As I now sit at home, guzzling Lemsip Ultra and hoping my head cold doesn’t blossom into full blown, phlegmy flu I have reached an equilibrium that is long overdue.
Maybe it was the 21st December “end of the world but only as we know it” non-event. Maybe it was the realisation that I turn 43 in 10 months. Maybe it was getting a jumper for Xmas…again.
Whatever it was, the foundations and brick work have now been finished and I can look back at my life and upon its potential paths to come, and realise that my anger and other negative shit have finally upped anchor and gone.
A long time ago I posted on here that without my anger I would become nothing. I was genuinely scared of what lay on the other side of all that pent up rage as I had known nothing else for most of my life.
Today I met and spoke to my extended family. We had a normal chat and things felt decidedly “normal”. I didn’t feel paranoid, anxious, insecure or afraid of being misunderstood around them. I wasn’t afraid that anything I said would be taken out of context or that I might inadvertently stand on a 5 year old’s new Lego set and break it. All in all, a pleasant and “normal” couple of hours with people I see about twice a year.
Not sure where this shift came from. It’s literally like coming back to find the tenant you couldn’t get rid of has simply packed and moved out, leaving the key on the hall table and the gas money in an envelope sellotaped to the fridge. There was no monumental struggle of serenity vs. bitterness, duelling with swords over the foetid pits of my unresolved anger. It was more akin to finally being able to lift an extra 5 kilos at the gym on the curling bar…but not realising until the 4th day you did it.

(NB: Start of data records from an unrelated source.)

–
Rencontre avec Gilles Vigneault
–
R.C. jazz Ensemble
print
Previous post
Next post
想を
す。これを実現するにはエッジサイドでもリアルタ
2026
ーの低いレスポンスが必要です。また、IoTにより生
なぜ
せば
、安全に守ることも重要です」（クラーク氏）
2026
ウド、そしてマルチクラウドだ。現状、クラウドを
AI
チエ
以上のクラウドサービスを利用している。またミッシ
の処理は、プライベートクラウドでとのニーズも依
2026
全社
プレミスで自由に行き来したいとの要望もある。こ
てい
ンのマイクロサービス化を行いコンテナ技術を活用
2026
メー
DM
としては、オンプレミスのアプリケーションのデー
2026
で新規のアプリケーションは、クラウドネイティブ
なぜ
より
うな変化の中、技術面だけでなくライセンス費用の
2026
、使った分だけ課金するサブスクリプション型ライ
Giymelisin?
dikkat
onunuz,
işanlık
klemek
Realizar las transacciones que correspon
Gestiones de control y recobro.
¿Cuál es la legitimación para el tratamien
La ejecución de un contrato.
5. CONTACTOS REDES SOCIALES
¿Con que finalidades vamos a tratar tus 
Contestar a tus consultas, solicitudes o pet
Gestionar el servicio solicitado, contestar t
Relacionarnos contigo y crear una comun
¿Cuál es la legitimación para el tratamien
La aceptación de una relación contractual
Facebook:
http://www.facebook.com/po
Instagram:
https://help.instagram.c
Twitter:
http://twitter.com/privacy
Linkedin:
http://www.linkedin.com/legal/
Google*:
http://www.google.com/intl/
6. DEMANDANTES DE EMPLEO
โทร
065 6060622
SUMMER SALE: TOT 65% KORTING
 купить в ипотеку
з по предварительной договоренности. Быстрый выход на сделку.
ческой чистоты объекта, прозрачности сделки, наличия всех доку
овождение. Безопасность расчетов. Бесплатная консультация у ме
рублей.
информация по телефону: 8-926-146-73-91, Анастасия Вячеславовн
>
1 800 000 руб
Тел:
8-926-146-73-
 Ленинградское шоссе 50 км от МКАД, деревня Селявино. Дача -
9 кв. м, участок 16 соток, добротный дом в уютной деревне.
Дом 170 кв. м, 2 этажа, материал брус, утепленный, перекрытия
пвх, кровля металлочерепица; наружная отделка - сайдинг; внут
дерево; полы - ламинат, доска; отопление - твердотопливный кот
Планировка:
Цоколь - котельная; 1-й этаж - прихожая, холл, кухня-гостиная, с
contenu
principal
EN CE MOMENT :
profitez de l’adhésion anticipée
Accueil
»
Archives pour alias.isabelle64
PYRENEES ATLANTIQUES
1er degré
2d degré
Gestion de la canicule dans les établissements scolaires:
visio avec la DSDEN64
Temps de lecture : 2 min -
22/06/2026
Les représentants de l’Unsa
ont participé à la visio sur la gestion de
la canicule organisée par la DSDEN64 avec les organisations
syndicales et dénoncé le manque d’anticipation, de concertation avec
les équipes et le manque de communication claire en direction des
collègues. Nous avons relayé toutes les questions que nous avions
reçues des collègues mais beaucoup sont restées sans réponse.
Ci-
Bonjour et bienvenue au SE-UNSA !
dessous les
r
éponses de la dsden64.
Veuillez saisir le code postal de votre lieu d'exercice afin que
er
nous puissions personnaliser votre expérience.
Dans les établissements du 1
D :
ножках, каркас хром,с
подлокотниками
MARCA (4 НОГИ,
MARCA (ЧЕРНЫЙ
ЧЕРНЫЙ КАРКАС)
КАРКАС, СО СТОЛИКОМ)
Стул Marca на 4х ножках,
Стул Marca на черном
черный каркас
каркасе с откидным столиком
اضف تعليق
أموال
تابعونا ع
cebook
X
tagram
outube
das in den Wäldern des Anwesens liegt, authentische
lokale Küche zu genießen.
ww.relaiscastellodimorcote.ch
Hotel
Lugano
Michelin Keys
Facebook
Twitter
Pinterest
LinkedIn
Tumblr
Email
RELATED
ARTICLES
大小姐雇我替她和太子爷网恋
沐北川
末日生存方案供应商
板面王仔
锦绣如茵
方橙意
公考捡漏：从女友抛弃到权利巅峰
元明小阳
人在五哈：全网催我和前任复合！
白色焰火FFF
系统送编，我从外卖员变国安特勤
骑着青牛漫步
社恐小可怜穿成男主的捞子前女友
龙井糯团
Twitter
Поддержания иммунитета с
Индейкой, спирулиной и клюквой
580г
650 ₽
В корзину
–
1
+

For years I’d been consumed by my hatred of a life that I felt had betrayed me. Unable to shift out of self damaging patterns of behaviour that did nothing except tie me down and lock me into a world of isolation, misery and loneliness.
I met a Canadian girl named Jody this summer in
She has a blog too, and it is one of the most inspirational things I’ve read in
a long time. Check it out
She embraced an adventure that a lot of us can only dream of and appears to have come out of it completely changed, albeit unsure of what a “normal” life will hold now that her travelling is concluded for now.

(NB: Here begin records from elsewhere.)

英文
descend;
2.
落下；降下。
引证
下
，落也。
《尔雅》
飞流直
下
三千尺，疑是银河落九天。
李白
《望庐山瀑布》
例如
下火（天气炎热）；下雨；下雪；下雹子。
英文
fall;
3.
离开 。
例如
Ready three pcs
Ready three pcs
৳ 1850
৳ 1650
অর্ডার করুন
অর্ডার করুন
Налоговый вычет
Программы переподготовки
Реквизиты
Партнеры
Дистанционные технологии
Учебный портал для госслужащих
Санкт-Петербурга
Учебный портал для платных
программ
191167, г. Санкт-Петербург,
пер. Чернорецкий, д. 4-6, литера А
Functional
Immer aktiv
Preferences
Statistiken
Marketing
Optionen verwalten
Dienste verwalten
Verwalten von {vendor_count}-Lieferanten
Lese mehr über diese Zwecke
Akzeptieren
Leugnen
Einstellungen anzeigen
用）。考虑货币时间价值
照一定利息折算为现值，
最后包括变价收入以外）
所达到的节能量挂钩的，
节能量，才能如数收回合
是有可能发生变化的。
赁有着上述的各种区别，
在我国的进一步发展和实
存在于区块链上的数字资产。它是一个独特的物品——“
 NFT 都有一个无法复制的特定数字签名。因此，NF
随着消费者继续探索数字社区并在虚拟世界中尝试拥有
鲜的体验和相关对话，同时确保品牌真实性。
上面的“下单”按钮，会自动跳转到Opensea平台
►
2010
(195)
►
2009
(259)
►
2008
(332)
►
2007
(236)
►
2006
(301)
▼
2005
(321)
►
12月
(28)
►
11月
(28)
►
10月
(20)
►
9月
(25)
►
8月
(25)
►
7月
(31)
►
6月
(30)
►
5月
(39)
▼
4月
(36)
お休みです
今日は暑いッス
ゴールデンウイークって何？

I never was one for believing in the Mayan calendar or white witches. However this recent shift (the day after the “world ended”) kind of makes me see that some things do align in our lives for specific reasons.
About 15 months ago I met a white witch while travelling. She offered to do a reading and when she took my hand she audibly gasped and after a few deep, sharp breaths said that my negative energy was draining her strength. Finally getting it together she said that many years ago in another life I’d been a soldier in command of many troops. I’d killed people and had been feared by my own men due to my anger. They eventually tied me up and then killed me due to their fear of me.
Can’t say that answers any questions except maybe explaining why I was so monumentally pissed off all the time.
We all move forward in our own ways. Some of us stagger. Some of us run.